# Cultivating Prognostic Awareness in Acute Care: The Role of Social Work in Interprofessional Palliative Care Teams

**Authors:** Arden O’Donnell, Juliet Jacobsen, Rennie Bimman, Judith Gonyea

PMC · DOI: 10.1093/geroni/igaf122.2165 · Innovation in Aging · 2025-12-31

## TL;DR

This study explores how palliative social workers help patients understand and emotionally process their illness prognosis through specialized clinical skills.

## Contribution

The study identifies specific interventions used by palliative social workers to cultivate prognostic awareness, combining cognitive and emotional support.

## Key findings

- Palliative social workers use education, translation, and repetition to enhance cognitive understanding of prognosis.
- They address emotional aspects by assessing coping and facilitating difficult conversations with a trauma-informed approach.
- The PAIS tool provides insights into the skills used in prognosis-related discussions.

## Abstract

For patients with life-limiting illnesses, informed medical decision-making depends on an understanding of disease prognosis and trajectory.

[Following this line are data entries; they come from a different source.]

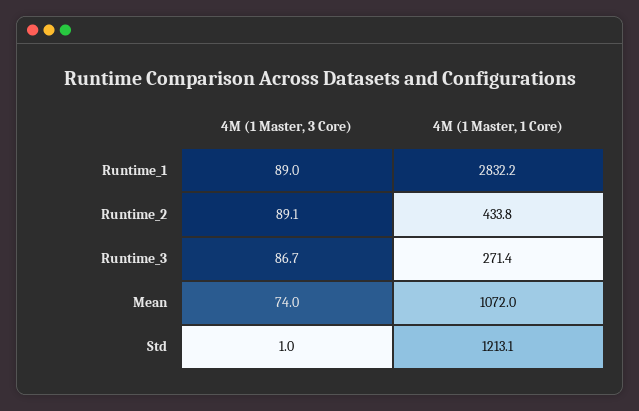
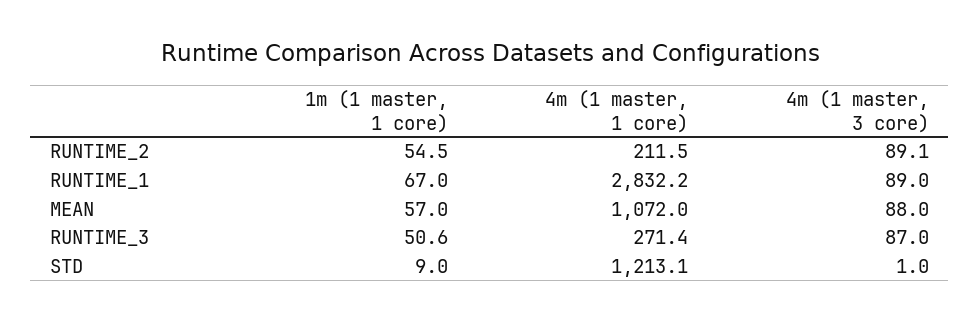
4M (1 Master, 1 Core), Runtime_2: 433.8 -> 211.5
4M (1 Master, 3 Core), Runtime_3: 86.7 -> 87
4M (1 Master, 3 Core), Mean: 74 -> 88
1m (1 master, 1 core), Runtime_2: none -> 54.5
1m (1 master, 1 core), Runtime_1: none -> 67
1m (1 master, 1 core), Mean: none -> 57
1m (1 master, 1 core), Runtime_3: none -> 50.6
1m (1 master, 1 core), Std: none -> 9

Prognostic awareness—the ability to recognize and integrate knowledge about one’s illness—has been associated with reduced psychological distress, improved quality of life and enhanced bereavement outcomes. There is growing recognition that cultivating prognostic awareness is an iterative, interprofessional process involving multiple disciplines. Using interpretive description methodology and thematic analysis, this study explores the clinical skills PSWs use to support prognosis-related discussions. The Prognostic Awareness Integration Scale (PAIS) serves as the conceptual framework for understanding both the cognitive and emotional processing of prognosis. Semi-structured interviews conducted with 17 matched pairs of palliative social workers and physicians across the United States. Findings affirm the PSW’s role in cultivating prognostic awareness, identifying specific interventions that support both cognitive understanding and emotional processing of serious illness discussions. PSWs enhance cognitive understanding by assessing knowledge gaps, providing education on disease trajectory, translating medical terminology, repeating key medical details, and offering anticipatory guidance. They also address emotional aspects by assessing coping capacities, evaluating the psychosocial impact of symptoms, modulating the pace and intensity of discussions, facilitating emotionally challenging conversations, centering emotions over medical details, and promoting a trauma-informed approach. The PAIS tool offers critical insights into the specific skills and strategies PSWs use to navigate complex, emotionally charged conversations about prognosis. The results of this study can be used in further defining the advanced skills of specialty palliative social work as well as in education and training.